### Aim of the task
Answer these questions using the dissertation description below.
(a) Which two fields of study does the dissertation sit between?
(b) How many followers does @thehoodwitch have?
(c) Which cities are named as places where Black witches gather offline?

### Text shown
▼
Situated at the crossroads between Black feminist studies and Africana religious studies, this dissertation engages archival research, digital media content analysis, and ethnography, especially semi-structured interviews with influential Black witches, to explore their collective histories and thought worlds. Taking seriously a nomenclature that now defines the spiritual identity of an increasing number of Black women and femmes across the United States, my scholarship examines a lineage of Black witches who possess ontological supernatural power(s) and engage African-heritage religions. The Black witch is everywhere, with a significant presence on social media, such as @thehoodwitch, who boasts over 470 thousand followers. TikTok videos with Black witch hashtags, such as #blitch, #blackwitchesoftiktok, and #blackwitch, have accumulated over 232 million views. Offline, the Black witch gathers at conferences and kitchen tables in New Orleans, Detroit, Baltimore, and other cities and regions of the country.
▲
### Information given
▼
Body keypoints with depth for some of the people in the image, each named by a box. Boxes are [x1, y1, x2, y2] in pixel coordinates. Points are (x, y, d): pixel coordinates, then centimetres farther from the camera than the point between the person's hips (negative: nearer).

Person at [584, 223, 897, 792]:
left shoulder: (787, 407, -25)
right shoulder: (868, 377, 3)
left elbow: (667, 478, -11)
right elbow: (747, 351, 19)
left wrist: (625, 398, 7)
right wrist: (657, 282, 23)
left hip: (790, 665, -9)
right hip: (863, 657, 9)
▲
▼
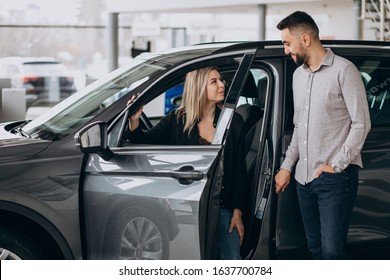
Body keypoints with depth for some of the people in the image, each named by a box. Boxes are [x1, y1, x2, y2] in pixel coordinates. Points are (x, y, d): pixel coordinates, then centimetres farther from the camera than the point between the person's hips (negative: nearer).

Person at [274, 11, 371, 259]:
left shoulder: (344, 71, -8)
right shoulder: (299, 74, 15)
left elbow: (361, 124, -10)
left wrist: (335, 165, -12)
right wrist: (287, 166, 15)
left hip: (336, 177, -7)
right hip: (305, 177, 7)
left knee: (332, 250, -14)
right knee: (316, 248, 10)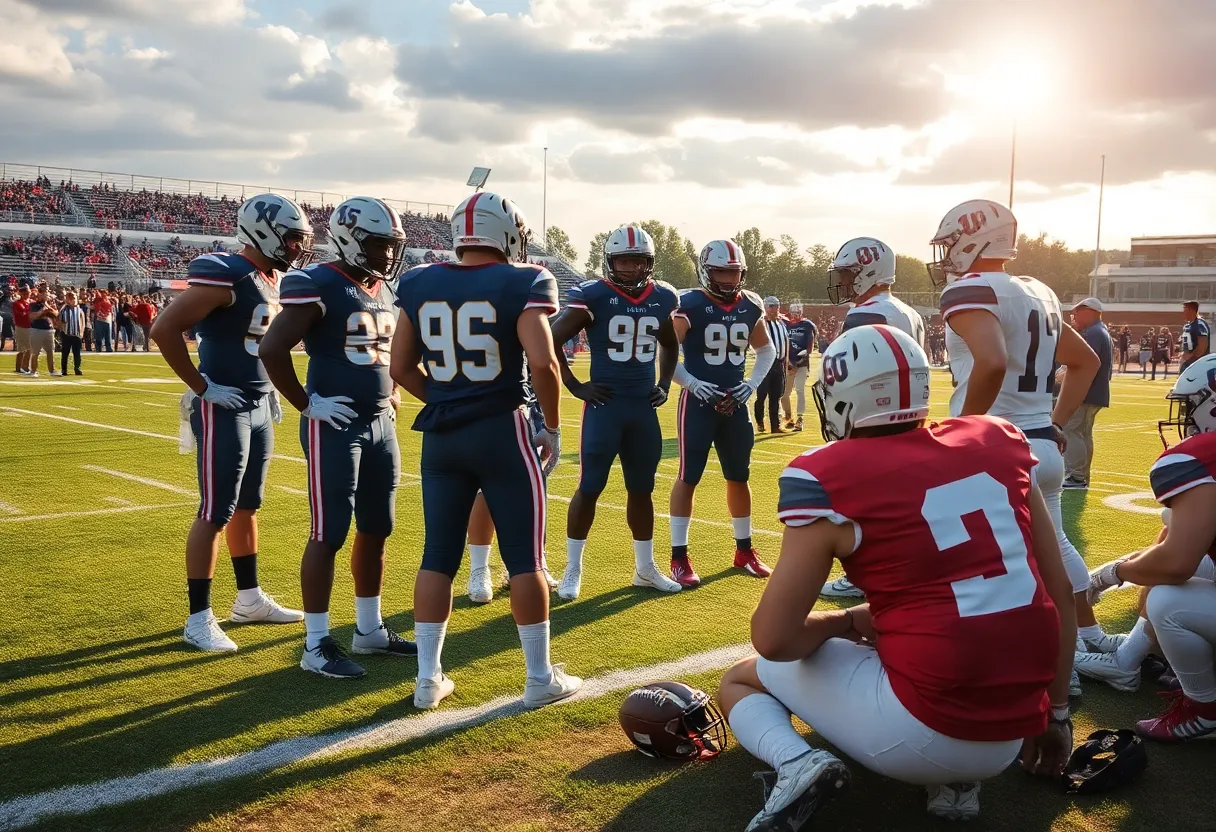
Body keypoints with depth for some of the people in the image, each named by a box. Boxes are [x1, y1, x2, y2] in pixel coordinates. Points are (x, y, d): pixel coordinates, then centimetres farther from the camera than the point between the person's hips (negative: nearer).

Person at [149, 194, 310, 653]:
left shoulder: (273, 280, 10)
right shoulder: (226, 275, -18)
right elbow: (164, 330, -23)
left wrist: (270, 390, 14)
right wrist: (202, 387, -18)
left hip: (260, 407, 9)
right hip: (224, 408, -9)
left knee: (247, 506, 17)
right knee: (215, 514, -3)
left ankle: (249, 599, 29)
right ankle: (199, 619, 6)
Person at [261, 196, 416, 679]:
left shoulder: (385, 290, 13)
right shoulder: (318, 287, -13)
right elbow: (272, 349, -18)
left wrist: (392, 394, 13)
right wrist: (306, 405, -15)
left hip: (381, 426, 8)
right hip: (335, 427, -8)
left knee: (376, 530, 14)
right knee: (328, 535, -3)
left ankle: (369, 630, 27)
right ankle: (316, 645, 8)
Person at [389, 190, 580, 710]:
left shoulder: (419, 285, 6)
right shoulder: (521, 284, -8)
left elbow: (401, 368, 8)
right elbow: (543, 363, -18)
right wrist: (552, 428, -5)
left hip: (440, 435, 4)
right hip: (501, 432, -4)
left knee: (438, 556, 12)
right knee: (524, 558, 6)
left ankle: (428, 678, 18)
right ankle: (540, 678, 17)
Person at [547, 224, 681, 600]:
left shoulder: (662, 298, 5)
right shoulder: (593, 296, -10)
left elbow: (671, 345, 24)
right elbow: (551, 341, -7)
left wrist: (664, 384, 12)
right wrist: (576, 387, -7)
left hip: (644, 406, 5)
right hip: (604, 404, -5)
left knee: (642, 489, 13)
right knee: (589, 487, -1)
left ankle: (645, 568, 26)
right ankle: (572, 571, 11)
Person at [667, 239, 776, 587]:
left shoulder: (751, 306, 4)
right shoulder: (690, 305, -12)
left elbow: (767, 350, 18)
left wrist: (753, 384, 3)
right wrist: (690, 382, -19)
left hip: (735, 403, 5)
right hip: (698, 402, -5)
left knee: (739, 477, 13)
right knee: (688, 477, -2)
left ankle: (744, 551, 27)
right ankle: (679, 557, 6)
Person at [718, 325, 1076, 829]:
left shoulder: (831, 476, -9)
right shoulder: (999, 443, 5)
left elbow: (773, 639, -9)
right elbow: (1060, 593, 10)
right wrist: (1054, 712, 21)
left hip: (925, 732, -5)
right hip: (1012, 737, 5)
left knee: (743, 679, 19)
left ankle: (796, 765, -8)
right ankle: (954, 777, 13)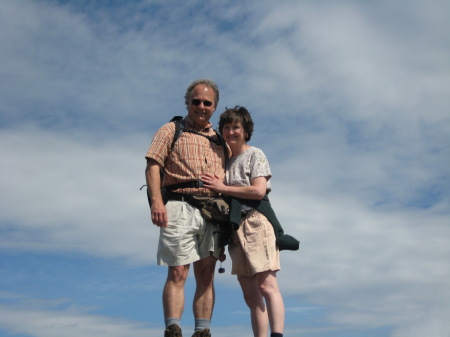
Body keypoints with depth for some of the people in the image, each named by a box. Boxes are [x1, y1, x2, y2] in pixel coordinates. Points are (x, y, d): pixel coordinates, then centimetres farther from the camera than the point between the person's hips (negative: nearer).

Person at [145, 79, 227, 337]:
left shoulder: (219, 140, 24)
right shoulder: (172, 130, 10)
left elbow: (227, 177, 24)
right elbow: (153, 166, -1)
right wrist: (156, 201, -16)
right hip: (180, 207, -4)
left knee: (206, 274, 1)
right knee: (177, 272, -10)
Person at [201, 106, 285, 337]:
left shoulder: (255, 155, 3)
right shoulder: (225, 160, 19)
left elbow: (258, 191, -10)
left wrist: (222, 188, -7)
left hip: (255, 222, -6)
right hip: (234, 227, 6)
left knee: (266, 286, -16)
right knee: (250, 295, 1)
▲
▼
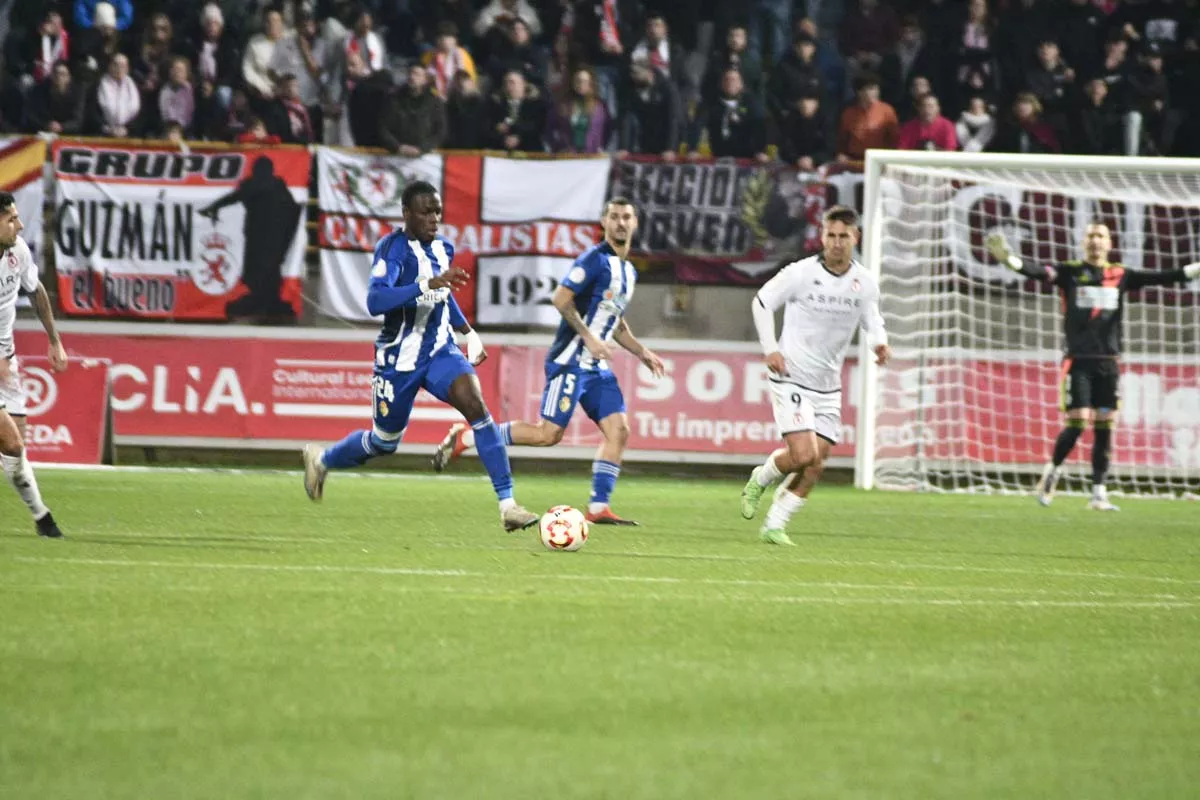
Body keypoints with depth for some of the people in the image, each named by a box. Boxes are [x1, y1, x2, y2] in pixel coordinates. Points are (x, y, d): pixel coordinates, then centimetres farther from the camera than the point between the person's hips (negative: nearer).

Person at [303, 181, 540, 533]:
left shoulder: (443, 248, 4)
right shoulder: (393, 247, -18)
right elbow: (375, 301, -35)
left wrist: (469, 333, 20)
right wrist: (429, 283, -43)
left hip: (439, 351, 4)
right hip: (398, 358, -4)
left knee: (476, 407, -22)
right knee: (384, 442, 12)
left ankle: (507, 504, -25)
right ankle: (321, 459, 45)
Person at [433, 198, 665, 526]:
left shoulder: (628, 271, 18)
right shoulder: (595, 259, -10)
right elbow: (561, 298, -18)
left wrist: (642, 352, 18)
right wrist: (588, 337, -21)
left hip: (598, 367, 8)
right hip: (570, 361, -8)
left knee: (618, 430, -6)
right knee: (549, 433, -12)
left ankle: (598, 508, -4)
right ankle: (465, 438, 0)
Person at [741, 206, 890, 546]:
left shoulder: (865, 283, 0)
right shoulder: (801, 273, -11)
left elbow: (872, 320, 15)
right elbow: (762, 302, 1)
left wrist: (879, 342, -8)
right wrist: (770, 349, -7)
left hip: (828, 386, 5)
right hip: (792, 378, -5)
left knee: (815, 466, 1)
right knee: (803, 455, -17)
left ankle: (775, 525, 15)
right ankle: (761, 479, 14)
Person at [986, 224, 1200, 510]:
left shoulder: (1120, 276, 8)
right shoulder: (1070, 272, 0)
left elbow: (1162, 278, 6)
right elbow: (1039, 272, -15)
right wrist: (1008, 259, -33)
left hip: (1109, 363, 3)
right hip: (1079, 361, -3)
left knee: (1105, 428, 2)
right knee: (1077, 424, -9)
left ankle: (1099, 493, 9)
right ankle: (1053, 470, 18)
▲
### Output for this task
(a) Black feminist studies and Africana religious studies
(b) Over 470 thousand
(c) New Orleans, Detroit, and Baltimore